Después del azul

Llibert

Llibert
26/04/2014

He leído en algún lado que Llibert es un texto que marca un antes y un después en la dramaturgia contemporánea catalana, decir una tontería de este tipo no beneficia en nada al propio texto, más bien lo perjudica. La puesta en escena de Llibert tiene cosas que hay que valorar positivamente, entre ellas la escritura que, sin ser extraordinaria, es furiosa y honesta, y que funciona la mar de bien. Aun así, hay algo impúdico y de justificación en el hecho de volcar a escena, y de forma tan directa, un dolor tan personal y privado. Pienso que no conviene acentuar voluntariamente las desgracias de la vida, creando un exceso de lágrimas por gusto o por disgusto de dolorismo. A mi modo de ver, Llibert no trasciende por eso, y se queda en un relato valiente y doloroso del que suponemos es el ámbito de la intimidad más legítima. Tocados puntualmente por este dolor lanzado al, y compartido por, el público, Llibert no cuestiona nada. En realidad no nos acaba interpelando del todo porque acontece una catarsis personal. ¿Qué se puede decir ante la desgracia de un hecho tan trágico?

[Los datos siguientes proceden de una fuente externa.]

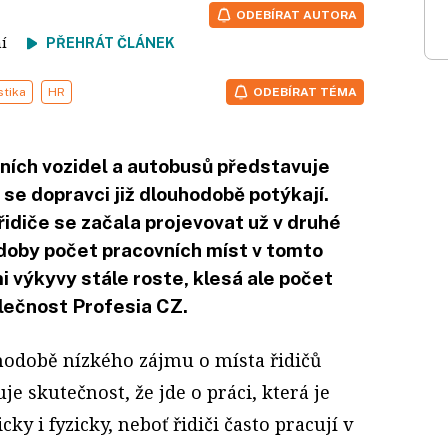
ODEBÍRAT AUTORA
tení
PŘEHRÁT ČLÁNEK
stika
HR
ODEBÍRAT TÉMA
ních vozidel a autobusů představuje
se dopravci již dlouhodobě potýkají.
idiče se začala projevovat už v druhé
 doby počet pracovních míst v tomto
i výkyvy stále roste, klesá ale počet
lečnost Profesia CZ.
hodobě nízkého zájmu o místa řidičů
je skutečnost, že jde o práci, která je
ky i fyzicky, neboť řidiči často pracují v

Algunos hablan de dignidad humana, obviamente, pero el tema de Llibert, si lo he entendido bien, está más relacionado con la libertad, una libertad que se ve obligada a desplegarse en toda su cruda violencia ante una desgracia inconmensurable. Cómo bien sabemos, la ley, que es rígida e idiota, y que nos obliga y gobierna, siempre va por debajo de lo humano, de tal manera que a menudo se ve superada por el sentido común y la libertad, que naturalmente exigen el riesgo de vulnerarla. Llibert expresa un acto de amor que obliga a dejar morir por asfixia el hilo de vida de un ser imposibilitado e incompleto. Este hecho, que es un acto elevado y atroz en si mismo, también es bello y comprensible, porque acontece al fin una acción comprometida con la vida y con su posibilidad de esplendor. ¿Qué se puede decir ante un acto de amor maternal de estas dimensiones? ¿Y que se podría decir de la acción contraria?

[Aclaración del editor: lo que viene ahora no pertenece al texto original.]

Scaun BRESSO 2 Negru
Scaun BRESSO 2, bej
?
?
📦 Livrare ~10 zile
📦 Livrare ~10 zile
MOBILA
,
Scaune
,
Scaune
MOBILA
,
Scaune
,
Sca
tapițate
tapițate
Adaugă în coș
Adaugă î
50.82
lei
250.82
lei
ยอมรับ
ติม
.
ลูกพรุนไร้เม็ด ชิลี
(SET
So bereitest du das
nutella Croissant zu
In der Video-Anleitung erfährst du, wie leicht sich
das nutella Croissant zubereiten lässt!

Pero si algo hay algo que señalar de Llibert es su magnífica puesta en escena, porque formalmente es admirable, más que el propio fondo. Dotar este texto y vestirlo con una dramaturgia exigua que funcione tiene un mérito enorme. Por ejemplo, es un acierto insertar la música descriptiva en directo como expresión de estados emocionales, especialmente el de la rabia y el dolor. Y también las pequeñas y sencillas imágenes creadas y proyectadas en directo, así como el despliegue de personajes, la dirección y el buen nivel actoral, en particular el que sostiene Gemma Brió. Hay que decir, pero, que hay un humor un poco banal, el trasfondo y la máscara de una crítica política intrascendente para la historia, y un cierto exceso reiterativo. La intensidad bestial agota el público y lo distancia de la posible emoción. Quizás recortaría unos minutos y sacaría puntuales repeticiones. Para mí, Llibert, es una experiencia llena de interés, en aquel sentido teatral más auténtico y fiel, tan a menudo olvidado, que proporciona una incomodidad necesaria y una cierta perturbación.